You can use the shift-invert spectral transform [1] and compute the spectrum band by band.
The technique is also explained in my article [2]. Besides the implementation in [1], an implementation is available in C++ in my Graphite software [3] (update Jan 17: now everything is ported to geogram/graphite version 3), that I used to compute the eigenfunctions of the Laplace operator for meshes with up to 1 million vertices (a problem that is similar to yours).
How it works:
The idea is that if $A$ is invertible, then if $(V,\lambda)$ is an eigenpair of $A$, $(V, 1/\lambda)$ is an eigenpair of $A^{-1}$. The iterative method in ARPACK is very efficient for computing the large eigenvalues (high frequencies), but much less efficient for the small ones (small frequencies). Thus, when one needs to compute small frequencies, it is a good idea to replace $A$ with $A^{-1}$. Now, since ARPACK just needs to compute matrix-vector products, it is not necessary to really invert $A$: one can instead factor it (using for instance a sparse LU or sparse $LL^t$ factorization), then solve $Ax=b$ whenever ARPACK asks for a matrix-vector product.

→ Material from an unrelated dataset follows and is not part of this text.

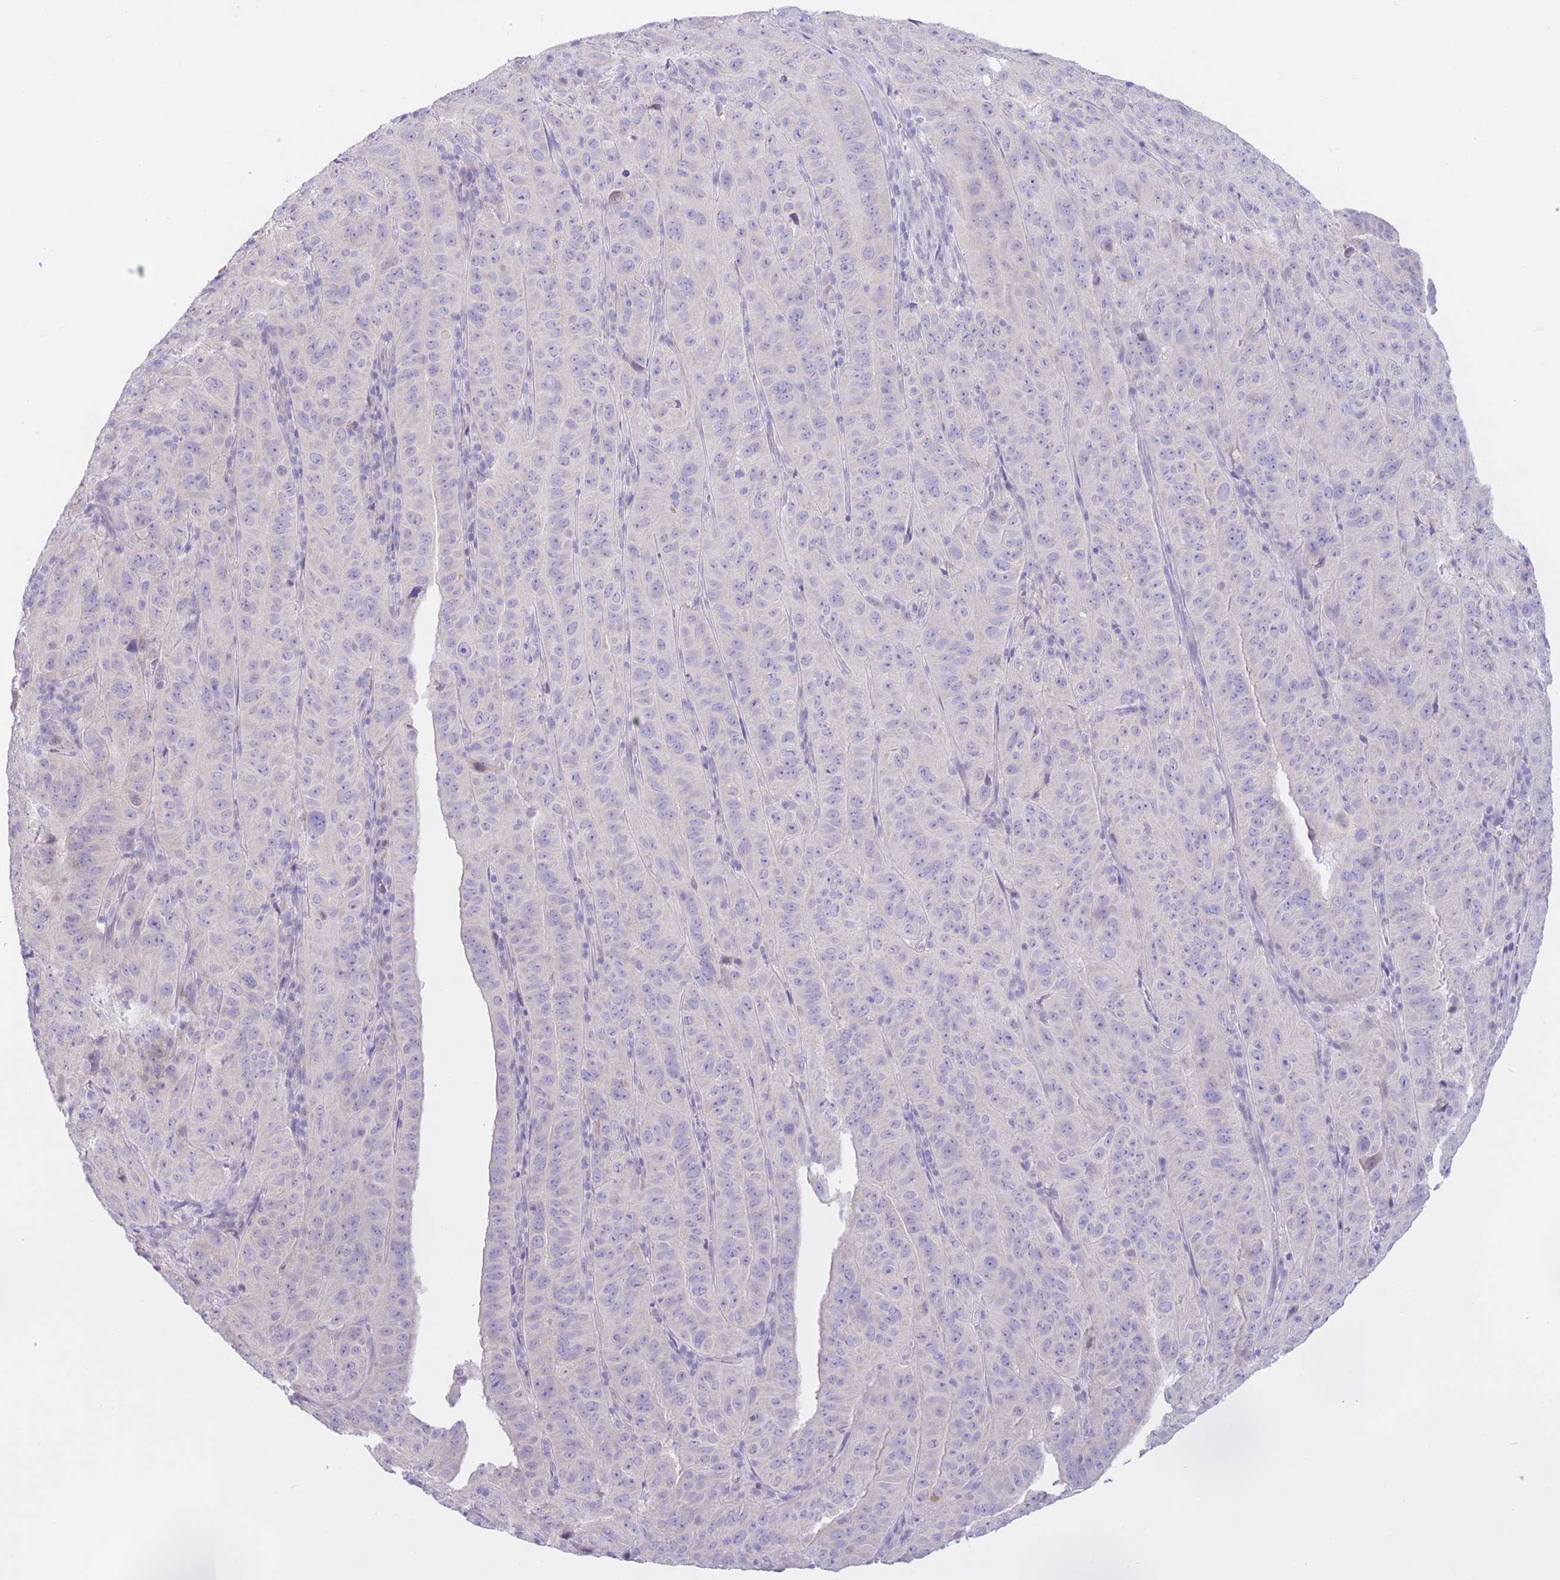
{"staining": {"intensity": "negative", "quantity": "none", "location": "none"}, "tissue": "pancreatic cancer", "cell_type": "Tumor cells", "image_type": "cancer", "snomed": [{"axis": "morphology", "description": "Adenocarcinoma, NOS"}, {"axis": "topography", "description": "Pancreas"}], "caption": "High magnification brightfield microscopy of adenocarcinoma (pancreatic) stained with DAB (3,3'-diaminobenzidine) (brown) and counterstained with hematoxylin (blue): tumor cells show no significant expression.", "gene": "RPL39L", "patient": {"sex": "male", "age": 63}}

This is the "invert" transform. Now when the number of eigenvalues becomes large, ARPACK becomes to be slow, but there is another trick/transform that can be used, and one computes the eigenvalues of $A - \sigma Id$ where $\sigma$ is a "shift" that determines which part of the spectrum is explored (this is the "shift" transform). Combining both transforms, one computes a certain number of eigenvalues of $(A-\sigma Id)^{-1}$, and then explores the whole spectrum band-by-band, by increasing $\sigma$. The details are in [1],[2].